PASSAGE SOURCE:
..............................

Ce que j’attends de ce visionnage : L’histoire du film a de quoi répondre à l’un de mes besoins personnels du moment : celui de voir quelqu’un capable de mettre un peu d’onirisme et d’humour absurde dans un certain chaos politique et social. Et comme toute Fellinienne débutante, sans doute une leçon de cinéma (j’avoue m’être un peu endormie sur mes productions Netflix de love story coréennes, forts absurdement divertissantes au demeurant. Je vous parlerai peut-être un jour de cette addiction étrange).
2. Mean streets, Martin Scorsese
Scorsese et moi, c’est une longue relation faite d’ambigüité et de maîtrise de vessie (on y revient toujours).
En 2004, j’avais bavé d’ennui et d’inconfort devant Aviator. L’inconfort venait plus de mon obstination à refuser d’aller faire pipi pendant la projection que du film lui-même.

..............................

CONSIGNES:
1 - Recopiez à l'identique, dans le texte sur le cinéma, l'extrait allant de « 2. Mean streets, Martin » jusqu'à « du film lui-même. ».
2 - Répondez aux questions suivantes à partir du texte sur le cinéma.
(a) En quelle année le texte situe-t-il le visionnage d'Aviator ?
(b) Quel réalisateur est associé au titre Mean streets ?
(c) Sur quelle plateforme se trouvent les love story coréennes évoquées ?
3 - Poursuivez la rédaction du texte sur le cinéma à partir de sa dernière phrase.

..............................

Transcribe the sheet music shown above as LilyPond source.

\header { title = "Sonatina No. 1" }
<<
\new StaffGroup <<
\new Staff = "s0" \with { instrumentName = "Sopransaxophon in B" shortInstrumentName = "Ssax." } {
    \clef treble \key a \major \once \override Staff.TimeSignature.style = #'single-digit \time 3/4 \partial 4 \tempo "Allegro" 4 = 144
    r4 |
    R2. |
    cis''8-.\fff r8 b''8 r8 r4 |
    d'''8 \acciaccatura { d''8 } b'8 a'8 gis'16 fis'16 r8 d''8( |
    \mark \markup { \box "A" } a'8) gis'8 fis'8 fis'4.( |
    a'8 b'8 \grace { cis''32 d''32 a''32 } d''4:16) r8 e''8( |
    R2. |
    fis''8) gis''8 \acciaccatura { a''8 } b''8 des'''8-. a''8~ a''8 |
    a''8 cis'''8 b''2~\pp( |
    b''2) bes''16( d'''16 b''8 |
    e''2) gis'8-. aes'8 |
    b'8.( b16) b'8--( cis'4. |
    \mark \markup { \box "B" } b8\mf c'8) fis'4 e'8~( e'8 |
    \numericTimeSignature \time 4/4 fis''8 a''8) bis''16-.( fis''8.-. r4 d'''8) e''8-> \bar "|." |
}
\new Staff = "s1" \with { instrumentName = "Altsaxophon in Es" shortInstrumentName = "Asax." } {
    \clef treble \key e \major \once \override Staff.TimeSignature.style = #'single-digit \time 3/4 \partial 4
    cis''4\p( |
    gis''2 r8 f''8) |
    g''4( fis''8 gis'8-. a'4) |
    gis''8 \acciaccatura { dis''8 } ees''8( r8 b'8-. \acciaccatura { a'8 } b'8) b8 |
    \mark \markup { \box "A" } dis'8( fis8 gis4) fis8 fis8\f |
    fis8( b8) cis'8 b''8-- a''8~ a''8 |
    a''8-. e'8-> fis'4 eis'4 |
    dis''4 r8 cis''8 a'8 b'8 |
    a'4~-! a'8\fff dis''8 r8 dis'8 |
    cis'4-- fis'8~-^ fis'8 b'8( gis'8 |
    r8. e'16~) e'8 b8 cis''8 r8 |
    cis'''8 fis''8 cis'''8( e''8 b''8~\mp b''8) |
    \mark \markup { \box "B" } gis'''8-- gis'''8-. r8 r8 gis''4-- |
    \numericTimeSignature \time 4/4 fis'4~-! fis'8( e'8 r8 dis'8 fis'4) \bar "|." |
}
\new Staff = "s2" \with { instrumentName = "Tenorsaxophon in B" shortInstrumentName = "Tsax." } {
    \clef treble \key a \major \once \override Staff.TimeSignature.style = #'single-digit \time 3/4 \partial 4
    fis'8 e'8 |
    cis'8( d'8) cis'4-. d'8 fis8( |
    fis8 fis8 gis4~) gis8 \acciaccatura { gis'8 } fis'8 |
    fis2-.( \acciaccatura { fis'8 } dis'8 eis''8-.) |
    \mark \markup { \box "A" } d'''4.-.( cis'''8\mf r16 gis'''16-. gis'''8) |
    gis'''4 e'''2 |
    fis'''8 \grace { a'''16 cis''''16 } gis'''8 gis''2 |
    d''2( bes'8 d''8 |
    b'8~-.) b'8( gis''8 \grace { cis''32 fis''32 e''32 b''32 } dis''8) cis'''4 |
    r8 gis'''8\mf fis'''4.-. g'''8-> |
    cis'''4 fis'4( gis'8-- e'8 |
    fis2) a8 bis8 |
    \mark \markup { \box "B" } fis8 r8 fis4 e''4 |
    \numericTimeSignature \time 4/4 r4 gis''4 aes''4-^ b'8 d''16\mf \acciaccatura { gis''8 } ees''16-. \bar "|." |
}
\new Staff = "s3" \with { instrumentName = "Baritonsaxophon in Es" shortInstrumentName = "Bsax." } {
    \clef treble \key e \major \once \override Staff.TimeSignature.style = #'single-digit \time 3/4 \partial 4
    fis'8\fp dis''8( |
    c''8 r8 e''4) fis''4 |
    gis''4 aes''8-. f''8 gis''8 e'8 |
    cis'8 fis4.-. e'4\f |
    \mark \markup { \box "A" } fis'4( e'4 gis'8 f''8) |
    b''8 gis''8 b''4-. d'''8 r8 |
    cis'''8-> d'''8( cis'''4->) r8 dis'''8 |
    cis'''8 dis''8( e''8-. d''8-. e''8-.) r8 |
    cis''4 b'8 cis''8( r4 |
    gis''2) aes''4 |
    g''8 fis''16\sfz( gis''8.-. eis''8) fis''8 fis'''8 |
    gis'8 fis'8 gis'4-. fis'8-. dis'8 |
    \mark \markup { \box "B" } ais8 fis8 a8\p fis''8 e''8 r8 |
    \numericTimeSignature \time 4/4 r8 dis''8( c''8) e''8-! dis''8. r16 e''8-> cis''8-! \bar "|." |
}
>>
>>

..............................

RÉPONSES FOURNIES:
1 -
2. Mean streets, Martin Scorsese
Scorsese et moi, c’est une longue relation faite d’ambigüité et de maîtrise de vessie (on y revient toujours).
En 2004, j’avais bavé d’ennui et d’inconfort devant Aviator. L’inconfort venait plus de mon obstination à refuser d’aller faire pipi pendant la projection que du film lui-même.

2 -
(a) En 2004.
(b) Martin Scorsese.
(c) Netflix.

3 -
Parce que selon l’un de mes vieux principes tordus, on peut bâfrer du pop-corn en toute quie´tude (j’entends déjà les extrémistes anti pop-corn se lever. Je vous aime les amis). Cependant, faire une pause pipi pendant un film qui dure 2h50 était une règle à laquelle je ne dérogeais pas (ce qui aurait pu me permettre de récolter un partenariat avec la version de Pampers des adultes. Veuillez pardonner mon inculture en matière de marques de couches pour incontinence). Comme si l’appréciation d’une œuvre devait passer par un engagement sans faille, au péril des règles de santé les plus élémentaires (entre l’obsession des tortellini et la dictature de la vessie, je pense que vous ne regrettez pas d’être venus).
Mais auparavant, j’avais eu l’expérience de Taxi Driver, une histoire de violence ordinaire, assez banale sur papier, mais filmée comme nulle autre. L’image mentale que je m’étais construite de New-York plus jeune, c’était celle de Scorsese dans ce film : une ville pleine de bruit, de violence, de vie, peuplée de gansters, de De Niro et ses lunettes, de Jodi Foster et ses chaussures rouges, son chapeau trop grand, et ses airs d’adolescente perdue. Et ce que j’avais aimé par dessus-tout, c’est cette manière de traiter cette zone grise, où chaque personnage n’est pas uniquement un sale type ou une oie blanche, la question qu’il semblait poser sur le fait de se sentir appartenir à ou exclu du monde.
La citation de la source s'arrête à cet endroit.